There is so much fake news going around that is being created to further fuel divisions.  This past week I heard that City Hall was on fire (it wasn’t), the Lincoln Memorial had been defaced (it hadn’t) and that Donald Trump pointed a gun at a reporter (He didn’t).   Before you post something, repost, retweet, etc…  Check your facts.  Google it and see if it’s true.  God is the God of truth and so as His followers, we should never want to be party to promoting falsehood.

No one has ever seen God; if we love one another, God abides in us and his love is perfected in us (1Jo 4:12 ESV)

A question I need to ask myself before I interact on social media, “Is this going to show the love of God?” We have no higher call then love.  Even in our call to speak the truth, we are called to speak the truth in love.  If love is not part of what we are doing, then we need to stop what we are doing.  If we need to vent, rant or be emotionally raw, we should talk to a trusted friend.  The whole world doesn’t need to be brought into our emotional state.  And if we are just hitting people with truth, but do not have love in our hearts, then God doesn’t want that truth to come out. We need to take seriously the command from 1 Corinthians 16:14, “Let all that you do be done in love.” 

If you bite and devour one another, watch out that you are not consumed by one another. (Gal 5:13-15 ESV)

Nothing is a worse witness to the world then Christians fighting among ourselves.  There is a place for good and healthy debate.  I love going back and forth and arguing for what I think is right.  However, debating ideas is different than attacking a person.  So for example, while I might disagree with someone’s political thoughts, that should not change my opinion of them as a person.  I might engage them in debate, but I should do so not seeking to tear them down. Only the Enemy wins if we win a debate, but bite and devour one another in the process.  I also think this means that if someone comments on my post and attacks one of my brothers or sisters, then it is my responsibility to defend them.  Even if I disagree with the point my brother or sister is making, if they are being attacked as a person, I don’t want to participate in them being “bitten” or “devoured” by not speaking up in their defense.
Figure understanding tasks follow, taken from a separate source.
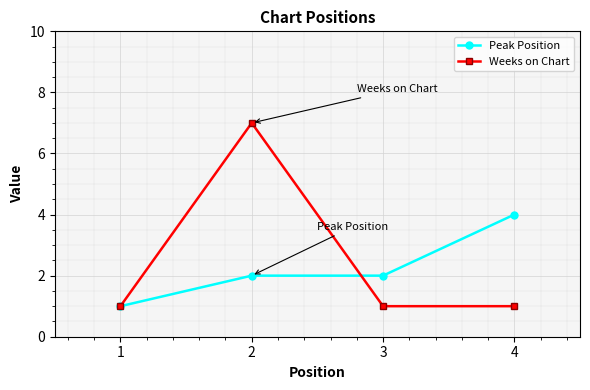

Which series has the largest total across all categories?

Weeks on Chart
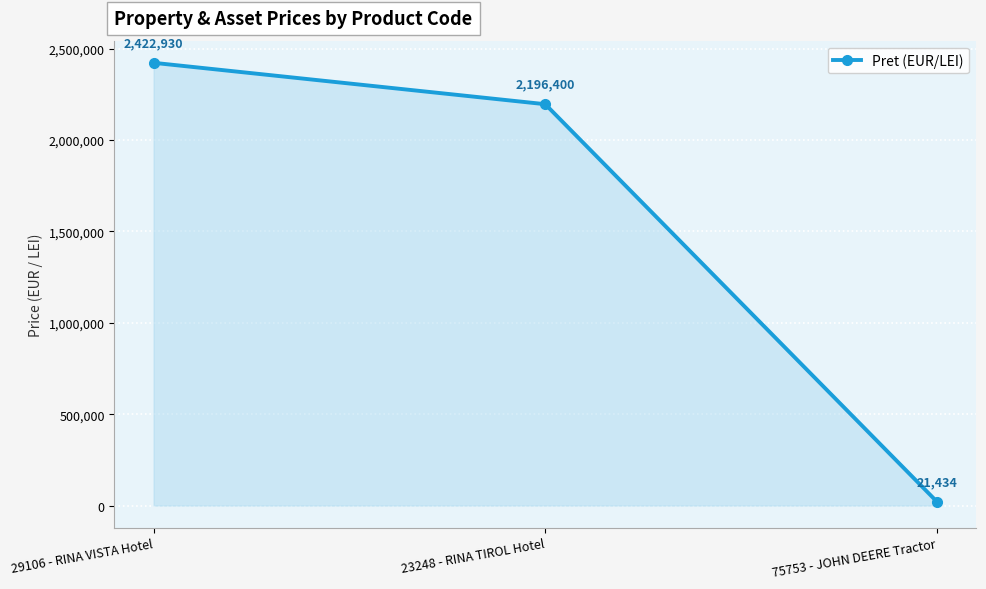

Reading left to right, list all the values displayed in this chart.

2422930	2196400	21434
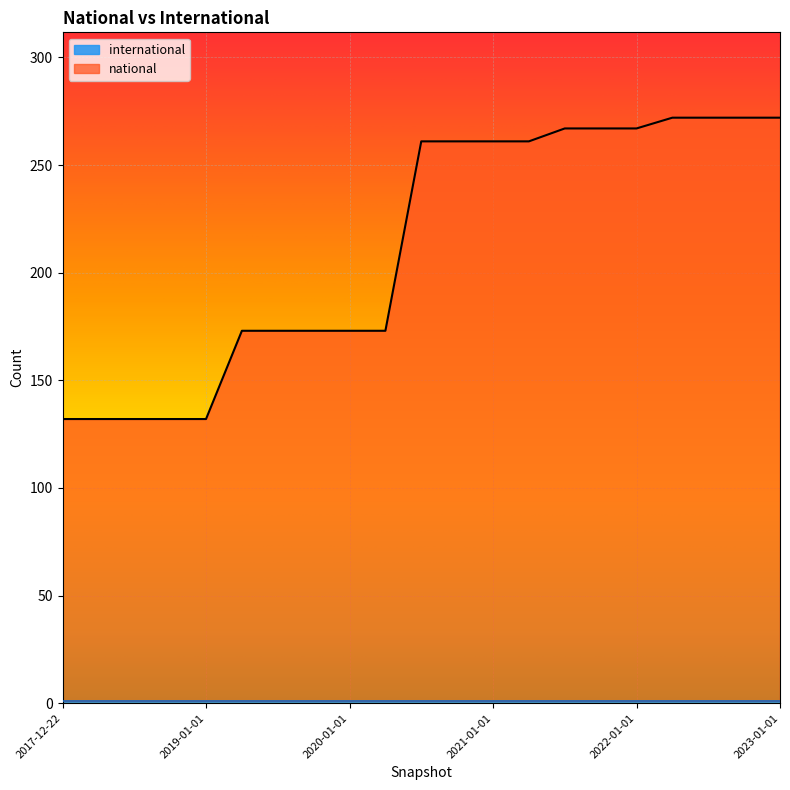

What is the maximum value shown in the chart?

272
The one who states his case first seems right, until the other comes and examines him. (Pro 18:17 ESV)

It is very easy on social media to get stuck listening to only one side of the story and the echo chamber of your own preconceived ideas.  You’ve got conservative news like Fox, or One America and then you have the more left leaning like CNN, or Huffingtonpost.  Each gives their side based on their agenda. If we are only listening to one side, then we are not getting all the information and being positioned to think for ourselves.  As Christians we should not cater to our own preconditioned biases (that we never admit we have) and not look at things from a different perspective.  As Christians, we should be open to listening to all sides, carefully weighing and considering what is being said with God’s word as our only infallible authority.

In closing, I was provoked by these questions by Paul Tripp and I think they are good for all of us to think through:

What is your talk like on social media? How helpful is it to others? How much of it is motivated by love and grace and joy and patience and faithfulness and mercy? How much of it is outside of those standards? How much have you allowed yourself to be part of the outrage culture?  How about wanting your communication to build people, to encourage people, to motivate them to do what is good, to let them know that they’re loved and not alone? This powerful tool for good can be a powerful tool for evil. How are you using this tool?- Paul Tripp

I pray that we would use the tool of social media powerfully to promote God’s kingdom of love and justice in Christ.